For the second mystery I pictured Jesus swinging a whip as he cleared the dealers out of his Father’s house. Without trying too hard for an answer, I asked him what in my life would tempt him to take up that whip.

I don’t want to brag too much about how far I walked and how much I prayed, but I found it interesting and profitable. I got home before I could make a mystery out of Jesus on the cross saying, “Behold your mother.” The whole experience gave me a feeling for what Mary felt sitting there listening to Jesus.

All that is requied of us is that we believe in Christ and follow him.

Monday, 10/4/10

For the next week and a half our first reading will be from Paul’s Letter to the Galatians.
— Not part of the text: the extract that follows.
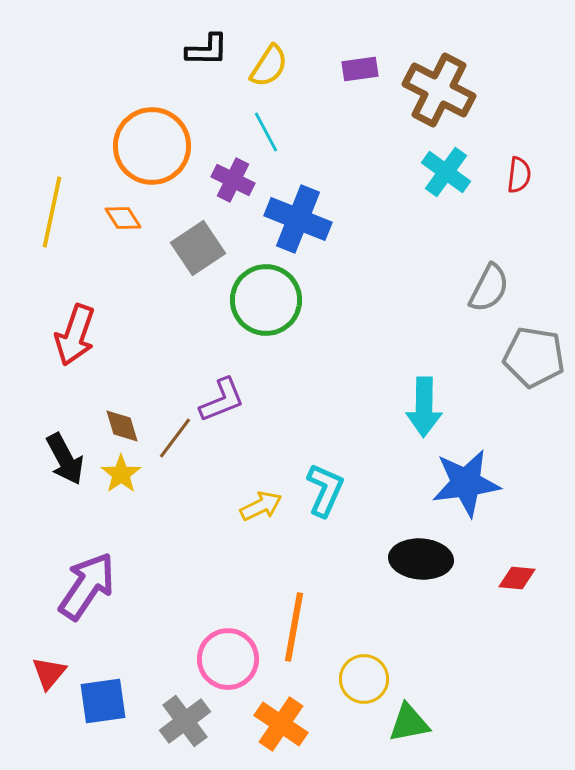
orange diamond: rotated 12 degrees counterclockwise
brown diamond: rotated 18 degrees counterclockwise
They were people of the same ethnic stock as the Gallic people of France. In today’s passage Paul chides the people for departing from the Gospel he preached. What he preached was that to be saved the people needed only to believe in Christ and to follow him.
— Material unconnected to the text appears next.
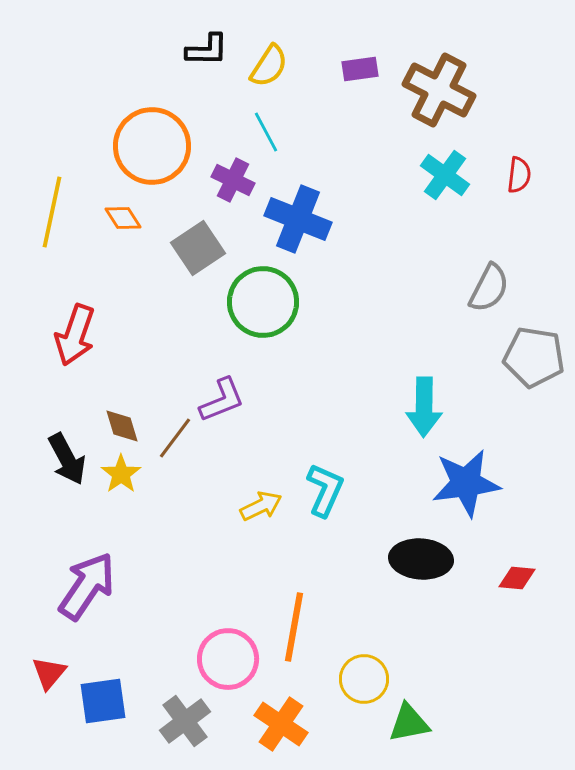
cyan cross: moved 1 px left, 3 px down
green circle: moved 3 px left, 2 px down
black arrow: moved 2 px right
Trouble came to the Galatian Christian community when Jewish Christian disciples arrived there after Paul had gone on. Those later preachers were telling Paul’s converts that in addition to their following Christ, the new Christians would need as well to follow the full Jewish Law, including eating only kosher and having the men circumcised.

Today’s Gospel has the same basic message. The true neighbor to the man who fell among thieves was neither the priest nor the Levite who kept the full law, but the Samaritan who liked his roast pork.

Jesus Pulls Us Through Death to Life: That's the Gospel

Sunday, 10/3/10

Our readings today deal with accepting Christ’s Gospel, or his Good News.
Simply put, the Gospel is no more than this: “We believe that Jesus passed through death to life beyond, and if we cling to him, he will pull us through too.”

Last week Pope Benedict travelled to England to preside at the beatification of Cardinal John Henry Newman. One of Cardinal Newman’s writings was a book length poem dealing with a Christian’s death. He called it “The Dream of Gerontius.” Here are a few of its verses.

JESU, MARIA - I am near to death,
And Thou art calling me; I know it now.

I’ll speak no more; for it comes again,
That sense of ruin, which is worse than pain,
That masterful negation and collapse
Of all that makes me man; as though I bent
Over the dizzy brink
Of some sheer infinite descent;
Or worse, as though
Down, down forever I was falling through
The solid framework of created things,

Go forth upon thy journey, Christian soul!
Go from this world! Go, in the name of God.

I went to sleep; and now I am refreshed.
A strange refreshment: for I feel in me
An inexpressive lightness, and a sense
Of freedom, as I were at length myself
And ne’er had been before. How still it is!

(As his Guardian Angel lifts him up)

Another marvel; someone has me fast
Within his ample palm; ‘tis not a grasp
Such as they use on earth, but all around
Over the surface of my subtle being,

My work is done,
My task is o’er, And so I come,
Taking it home,
For the crown is won,

God gave his angels charge over us.

Saturday, 10/2/10

Today we are free to remember our Guardian Angels, even though the Church has never clearly taught that we had them. In Old Testament times God was thought to dwell far above us in heaven; but knowing that he had concern for us, we imagined that he had messengers between him and us. That is what Jacob saw in his dream of messengers going up and down a ladder to heaven. (Angel is the Greek word for a messenger.)

Then in the New Testament St. Paul said, “God is not far from any of us, for in him we live and move, and have our being.” that did away with our need for angels. They were like pensioned off. Now, Hollywood has employed them all, fitting them into every third picture it produces.

Still, there is no need to be cynical about this. The saints lived in contact with their angels. Blessed John Henry Newmen had them in his dramatization of Christian death in “The Dream of Gerontius.” Seeing his charge through a Christian death Newmen’s angel said, “My work is done, my task is o’er, and so I come, taking it home. The crown is won.” Then. “The Father gave in charge to me this child of earth even from his birth, to serve and save, and saved he is.” Finally, “This child of clay to me was given, to rear and train by sorrow and by pain through the narrow way from earth to heaven.”